AI 周报 — 2026年5月第1周

周期：北京时间 2026-04-27 ~ 2026-05-03
本期重点：agentic workflow 正在从“演示能力”进入“可交付产品”阶段。大厂继续卷 coding / research / design 三类高价值工作流，开源阵营则把重点放在 long-context、tool use、multimodal 三条主线。

🔥 本周热点

1. OpenAI 发布 GPT-5.5，继续把重心压在 agentic coding 与 computer use

OpenAI 在 4 月 23 日发布 GPT-5.5，并在 4 月 24 日将 GPT-5.5 / GPT-5.5 Pro 带到 API。官方定位非常明确：更擅长 coding、research、data analysis、tool use 和 computer workflows，同时保持接近 GPT-5.4 的延迟表现。

看点：这不是单纯“更强一点”的模型升级，而是继续强化“把模糊任务拆开并自己干完”的能力。
对开发者的意义：AI coding agent、自动化研究助手、跨工具工作流会进一步受益。
来源：https://openai.com/index/introducing-gpt-5-5/

2. Google Cloud Next ‘26 把企业 AI 叙事推进到“Agent Platform”层

Google 在 Cloud Next ‘26 上集中发布 Gemini Enterprise Agent Platform、Gemini Enterprise app、Agentic Data Cloud、TPU 8 系列等，重点不是单个模型，而是企业如何 构建、治理、部署、运行 agent。

看点：Google 不再只卖模型，而是在卖完整 agent stack。
对企业的意义：低代码 Agent Studio、Agent Inbox、跨云数据访问，让 agent 更接近真正的业务系统组件。
来源：https://blog.google/innovation-and-ai/infrastructure-and-cloud/google-cloud/google-cloud-next-26-recap/

3. “AI 购物代理”进入平台博弈：Amazon 起诉 Perplexity

这周最值得关注的讨论之一，不是新模型 benchmark，而是 平台是否允许 AI agent 替用户完成交易。OpenTools 报道 Amazon 正在起诉 Perplexity，试图阻止其购物 agent 插入 Amazon 与消费者之间。

看点：这可能决定未来 agent 是否能真正成为“用户代理人”，还是只能做推荐层。
趋势信号：2026 年 AI 竞争已经从“谁更会回答问题”进入“谁拥有交易入口与执行权”。
来源：https://opentools.ai/news

4. 开源长上下文竞争继续加速：DeepSeek-V4 把 1M context 做成 agent 友好形态

Hugging Face 的分析文章指出，DeepSeek-V4-Pro / V4-Flash 不只是把 context 做大到 1M token，更重要的是围绕 agent 长流程任务，优化了 KV cache、attention 结构、tool-call schema 和跨轮 reasoning 保留。
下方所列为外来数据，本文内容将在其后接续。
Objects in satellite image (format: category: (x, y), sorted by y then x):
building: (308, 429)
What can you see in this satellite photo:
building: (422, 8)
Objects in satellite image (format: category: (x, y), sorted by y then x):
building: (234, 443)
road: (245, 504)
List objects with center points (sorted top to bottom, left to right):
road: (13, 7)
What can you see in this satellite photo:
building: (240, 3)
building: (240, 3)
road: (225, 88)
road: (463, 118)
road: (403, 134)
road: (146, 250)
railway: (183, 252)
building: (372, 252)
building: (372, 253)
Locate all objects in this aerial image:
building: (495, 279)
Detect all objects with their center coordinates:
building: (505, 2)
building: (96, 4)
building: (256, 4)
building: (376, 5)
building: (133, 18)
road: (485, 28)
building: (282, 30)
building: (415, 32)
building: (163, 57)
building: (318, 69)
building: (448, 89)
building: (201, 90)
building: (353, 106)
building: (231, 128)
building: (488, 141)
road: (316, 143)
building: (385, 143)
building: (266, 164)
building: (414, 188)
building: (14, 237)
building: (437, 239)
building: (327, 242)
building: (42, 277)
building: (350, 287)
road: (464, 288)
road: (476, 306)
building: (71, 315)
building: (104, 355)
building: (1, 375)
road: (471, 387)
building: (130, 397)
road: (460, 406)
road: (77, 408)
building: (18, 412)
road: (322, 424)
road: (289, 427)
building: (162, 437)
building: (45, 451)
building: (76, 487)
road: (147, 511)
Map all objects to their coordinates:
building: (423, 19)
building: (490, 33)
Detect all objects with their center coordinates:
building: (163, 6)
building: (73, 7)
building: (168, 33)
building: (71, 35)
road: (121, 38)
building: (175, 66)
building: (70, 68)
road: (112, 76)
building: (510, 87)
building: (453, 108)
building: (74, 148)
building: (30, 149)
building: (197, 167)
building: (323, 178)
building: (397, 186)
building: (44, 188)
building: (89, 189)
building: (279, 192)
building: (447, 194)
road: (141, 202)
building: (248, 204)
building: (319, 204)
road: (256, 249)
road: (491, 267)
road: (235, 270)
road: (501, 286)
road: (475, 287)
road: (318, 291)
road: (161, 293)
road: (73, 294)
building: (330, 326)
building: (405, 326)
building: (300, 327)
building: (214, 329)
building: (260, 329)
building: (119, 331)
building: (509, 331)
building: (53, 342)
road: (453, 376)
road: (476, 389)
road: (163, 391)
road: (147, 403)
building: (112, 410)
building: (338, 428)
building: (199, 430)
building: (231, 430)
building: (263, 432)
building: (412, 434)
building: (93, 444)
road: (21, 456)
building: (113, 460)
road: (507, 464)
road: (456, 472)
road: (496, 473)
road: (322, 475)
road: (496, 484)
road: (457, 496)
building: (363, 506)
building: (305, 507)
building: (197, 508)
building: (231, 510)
看点：长上下文不再只是 marketing 参数，而是开始真正服务于长流程 agent。
对生态的意义：开源模型在“可部署 agent 基座”方向继续逼近闭源阵营。
来源：https://huggingface.co/blog/deepseekv4

5. Claude Design 发布，AI 正在从“写代码”扩展到“出设计稿与原型”

Anthropic 推出 Claude Design，支持通过对话生成设计稿、原型、slides、one-pager，并可衔接 Claude Code 交付实现。它由 Claude Opus 4.7 驱动，定位非常直接：让设计探索、原型验证和 handoff 更快。

看点：设计工作流正式成为大模型厂商争夺的新主战场。
对团队的意义：PM、设计师、市场团队和开发之间的 handoff 可能被明显压缩。
来源：https://www.anthropic.com/news/claude-design-anthropic-labs

🛠️ 新工具 / 产品发布

1. GPT-5.5 / GPT-5.5 Pro

OpenAI 本周最重要发布。主打 agentic coding、browser / tool use、complex task completion，并已进入 ChatGPT、Codex 与 API。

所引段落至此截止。